Je viens de franchir l’entrée principale du Grand Palais et je bute sur cet écran. Au-dessus des conteneurs multicolores dépasse un bout du squelette. Celui d’un animal gigantesque, un peu comme on en voit dans la galerie de paléontologie du Jardin des Plantes. Mais couleur aluminium.
J’emprunte le parcours imposé et dans la longueur de la vaste « serre » inondée de lumière, le squelette apparaît dans sa quasi-totalité : un monstrueux dragon, reposant plus ou moins sur des amas de conteneurs et soutenu au centre par une de ces immenses grues des grands ports, de Shangaï à Rotterdam en passant par Anvers ou Le Havre.
En dessous de ce curieux arc de triomphe, face à la gueule béante du serpent antédiluvien, une curieuse tache noire. Je m’approche. Non !? Si. C’est le bicorne de Napoléon ! Proportionné au gigantisme ambiant. Résumons : huit tas de conteneurs, la figure en aluminium et démesurée d’un squelette d’animal antédiluvien et une colossale reproduction du bicorne de Napoléon.
Pour l’exposition Monumenta, régulièrement organisée par la RMN-Grand Palais, la commande est claire : « susciter une réflexion sur le monde contemporain par la création d’une œuvre unique. » Chaque édition propose à un artiste majeur et de renommée internationale un défi périlleux : se confronter aux 13500 m2, et aux 35 m de hauteur de la grande nef. Plusieurs s’y sont déjà cassé les dents, on taira leur nom. En revanche trois années consécutives, Christian Boltanski, 2010, Personnes, Anish Kapoor avec son Léviathan, (72 000 m3 de PVC.) en 2011, et Daniel Buren avec Excentriques en 2012 ont offert à la fois des œuvres spectaculaires et propices à la méditation.
Cette année, pour la septième édition, l’artiste français d’origine chinoise Huang Yong Ping, propose : Empires. Des âges préhistoriques et mythiques évoqués par l’invraisemblable squelette, au commerce intercontinental actuel que suggèrent les conteneurs bien réels, soit le petit humain anonyme disparait sous l’empire du plus fort, soit il s’arroge en tyran un droit de vie et plus souvent de mort sur ses congénères. Emblématique du carnage de la bataille d’Eylau, célèbre autant pour sa vanité que pour son horreur, le bicorne impérial soigneusement reproduit et agrandi trône au centre névralgique de l’œuvre.
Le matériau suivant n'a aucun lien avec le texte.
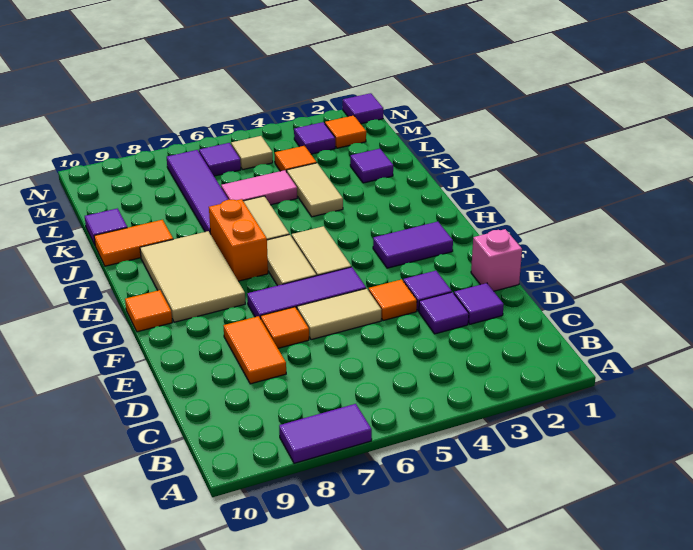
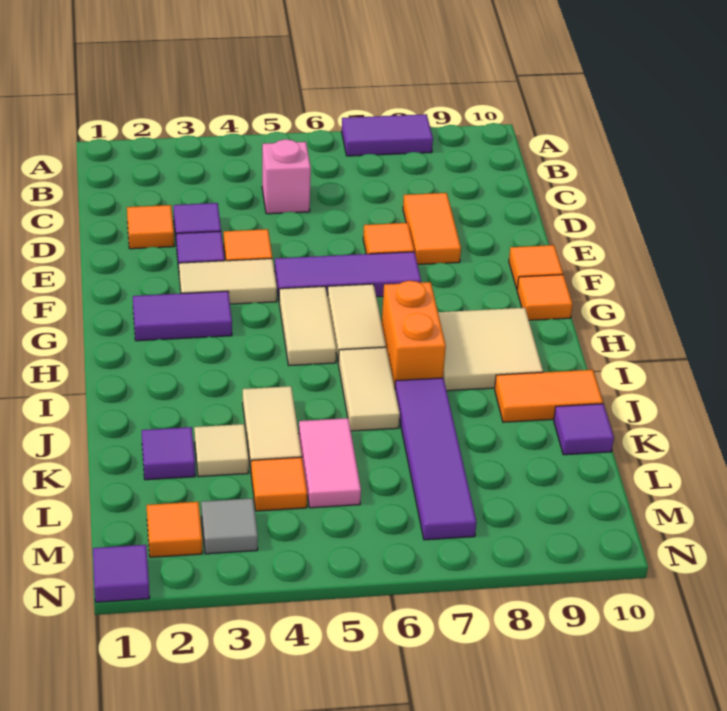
purple 1x1 tile [454,283,504,324] -> orange 1x1 tile [127,205,174,249]
pink 1x1 brick [471,229,522,291] -> pink 1x1 brick moved to [262,139,311,214]
tan 1x2 tile [297,288,381,340] -> tan 1x2 tile moved to [179,259,277,304]
none -> orange 1x1 tile [509,245,563,289]
tan 2x3 tile [140,231,245,322] -> tan 2x2 tile [438,308,543,391]
pink 1x2 tile [221,170,297,205] -> pink 1x2 tile turned to [299,418,361,508]
purple 1x1 tile [294,122,335,154] -> grey 1x1 tile [201,498,258,554]
tan 1x1 tile [231,136,273,170] -> tan 1x1 tile moved to [194,424,249,477]
purple 1x1 tile [199,143,241,176] -> none

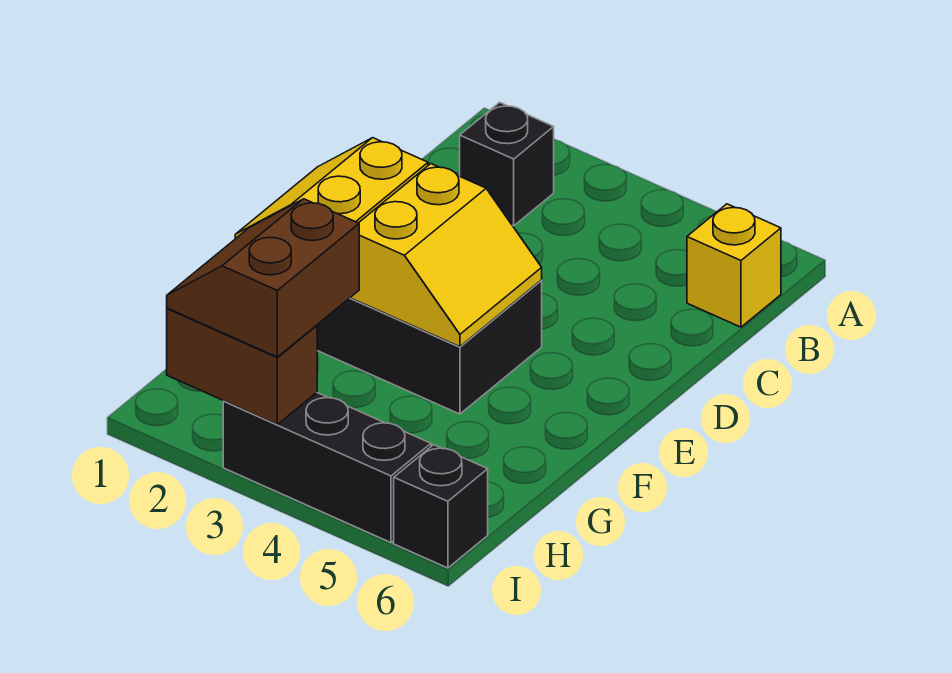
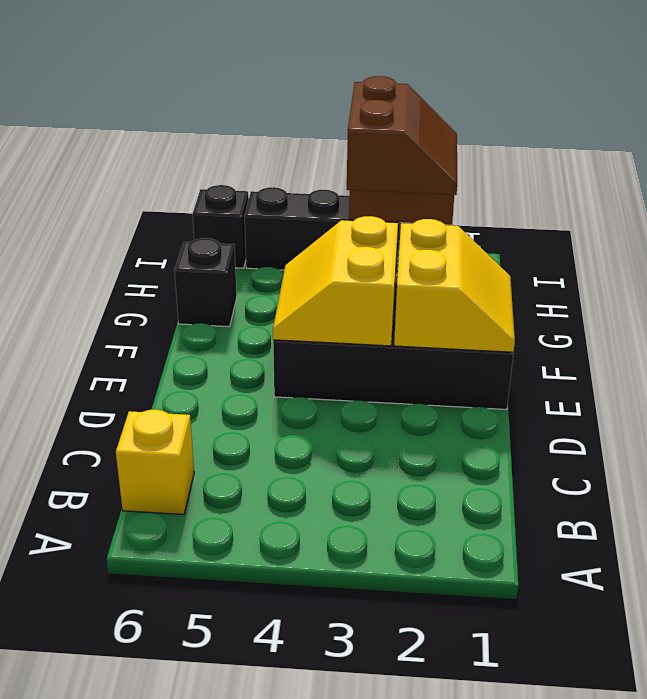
black 1x1 brick [460,102,554,226] -> black 1x1 brick moved to [175,238,237,327]

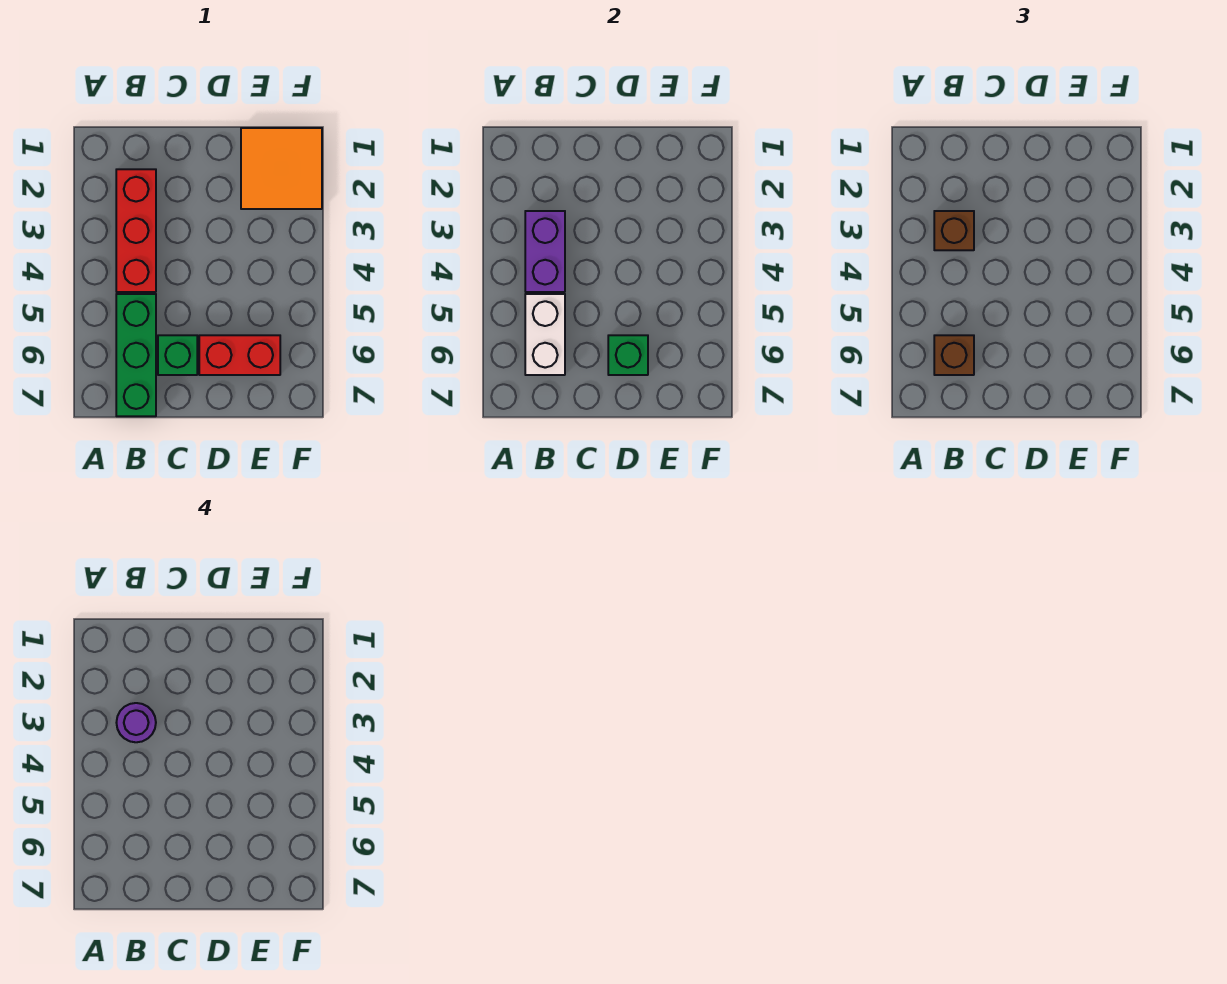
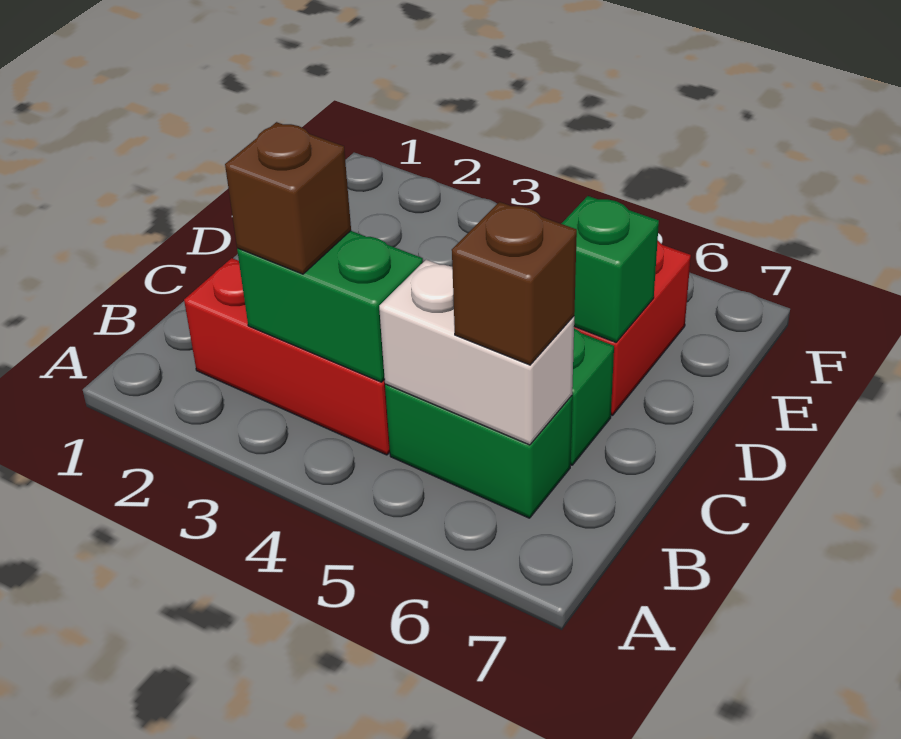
purple 1x2 brick [525,211,565,292] -> green 1x2 brick [237,231,423,382]
purple 1x1 round brick [116,703,156,742] -> none
green 1x3 brick [116,294,156,416] -> green 1x2 brick [385,384,572,518]
orange 2x2 tile [241,128,322,209] -> none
Si Huang Yong Ping raconte une confrontation d’empires plus ou moins historiquement délimités, Empires indique aussi avec ironie une dimension éthique. Certains de ces conteneurs à peine aménagés servent à loger des réfugiés dans la « jungle » de Calais ! Plus feutrée, la guerre économique que se livrent les grandes entreprises n’est pas moins meurtrière que les précédentes ! Mais l’œuvre n’est pas dénuée non plus de préoccupations métaphysiques. Le petit drapeau français flottant au-dessus et qu’on aperçoit par la verrière pointe autant le ciel qu’il représente notre pays.
Au lendemain du vernissage, Huang Yong Ping, petit de taille, allait et venait au sein de son œuvre, sourire malicieux et délicat. La cinquantaine, révélation des Magiciens de la terre en 1989, une des expositions-clé du vingtième siècle, il a représenté la France à la Biennale de Venise en 1999. Nous gardons en mémoire le grand moulin à prière qui accueillait à l’entrée de Traces du Sacré en 2008 : Ehi Ehi Sina Sina, extrait du mantra de la compassion qui synthétise l’enseignement du Bouddha. Rappel qu’en se déployant dans toutes les directions de l’univers, la prière concourt à dissiper le mal dans le monde. Cette énergie que pense l’art d’Orient pour « prendre part aux gestes mêmes de la Création » * émane encore du cœur de la « serre » du Grand Palais aujourd’hui.
Quand la lumière solaire projette au sol les ombres du squelette de métal mêlées à celles de l’architecture, c’est le vide « entre » qui nous ajuste au cosmos et ramène les tyranniques démesures de trois âges, monstre antédiluvien, mondialisation du capitalisme, empire napoléonien au seuil de l’éternité et de l’Eternel. Comme une anecdote auprès de Celui pour qui « mille ans sont comme un jour, » (2P.3,8 ; cf.Ps.89,4) les Empires se prosternent devant l’humble Règne de Dieu, mystérieusement inscrit au cœur de l’humanité.